書店や図書館や博物館や美術館は、情動を含む多彩な情報を得る場所ですよね。でもこの20~30年ほどでかなりの「情報」がネット上で得られるようになり、存在価値を見失って激減している施設や店舗もありますよね。
じゃあもうこれら施設は不要なのか。消える一方なのか。存続するとすればどんな役割があるのかーーーそういうことを考えさせてくれるお話でした。
書店や図書館や博物館や美術館は、情報源であると同時に、感情を揺さぶる動力を提供してくれる場所。そんな「場」を生成するには身体性や即時性、現場性、固有性などなどの微量なクオリアがいるんだろうと思います。

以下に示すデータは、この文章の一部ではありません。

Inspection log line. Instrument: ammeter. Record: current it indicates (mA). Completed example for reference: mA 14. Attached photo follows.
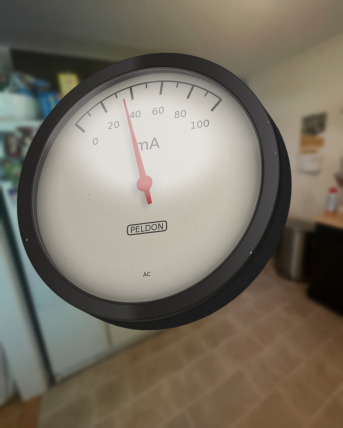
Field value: mA 35
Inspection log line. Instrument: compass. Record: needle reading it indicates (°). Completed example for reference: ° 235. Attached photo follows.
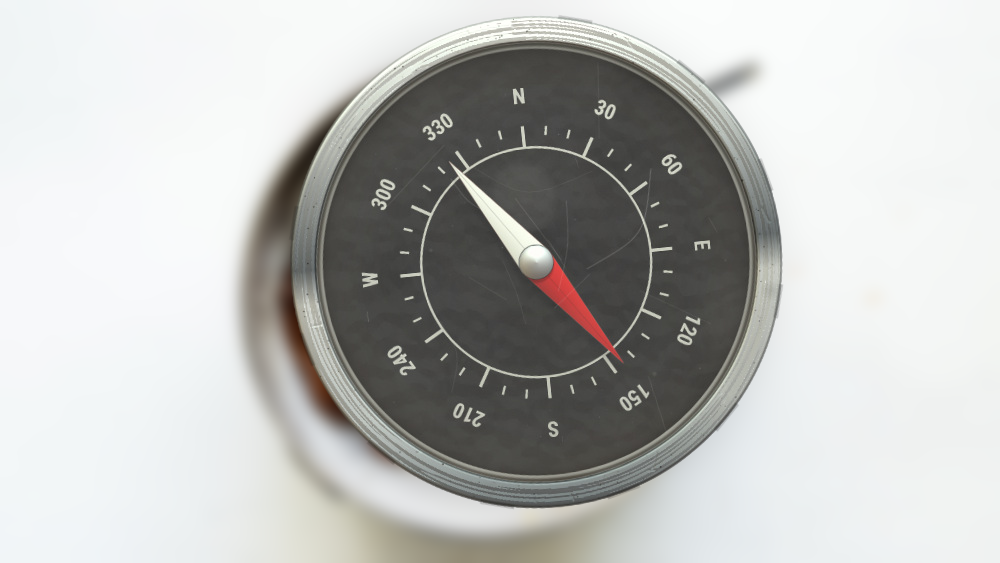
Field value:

学芸員さんや女性銀河大統領が愛してやまないのも、そういうナマの「場」にしかないバリュー、すなわち自分との相互作用によって生まれるエネルギーなんだろうなあ。
この「21世紀の書店を動態展示するこのイベント」があくまで考古学的実証実験であり、過去を再現したテーマパークでしかないとしても、アカシック・コンテンツにはない栄養分が含まれているはず。そのへんを抽出して周知できれば、今後の文化のポジションも変わってくるんだろう。
がんばれ学芸員さん!がんばれ学生!がんばれ現代のわれわれも!
ジャンクDNAの無駄コードも、いま「どうやら無駄ではなさそうだ」と見なされるようになってきたと聞きます。同様に文化価値もそれぞれ個別の情報だけでなく、一見非効率的なその提供方法や入れ物や手順やらの総体として見直したい。それがひいては「イリスの悲劇」防止にもつながるのでしょう。簡単に手に入るものは簡単に失われやすい。千年前の古文書や1万年前の石彫はいまも視認できるけれど、電子化した情報は太陽フレアがちょっと暴れただけで消し飛びますもんね。
ところで、学芸員さんが研究している画家のテイストがとても知りたいです。続編をお待ちしています。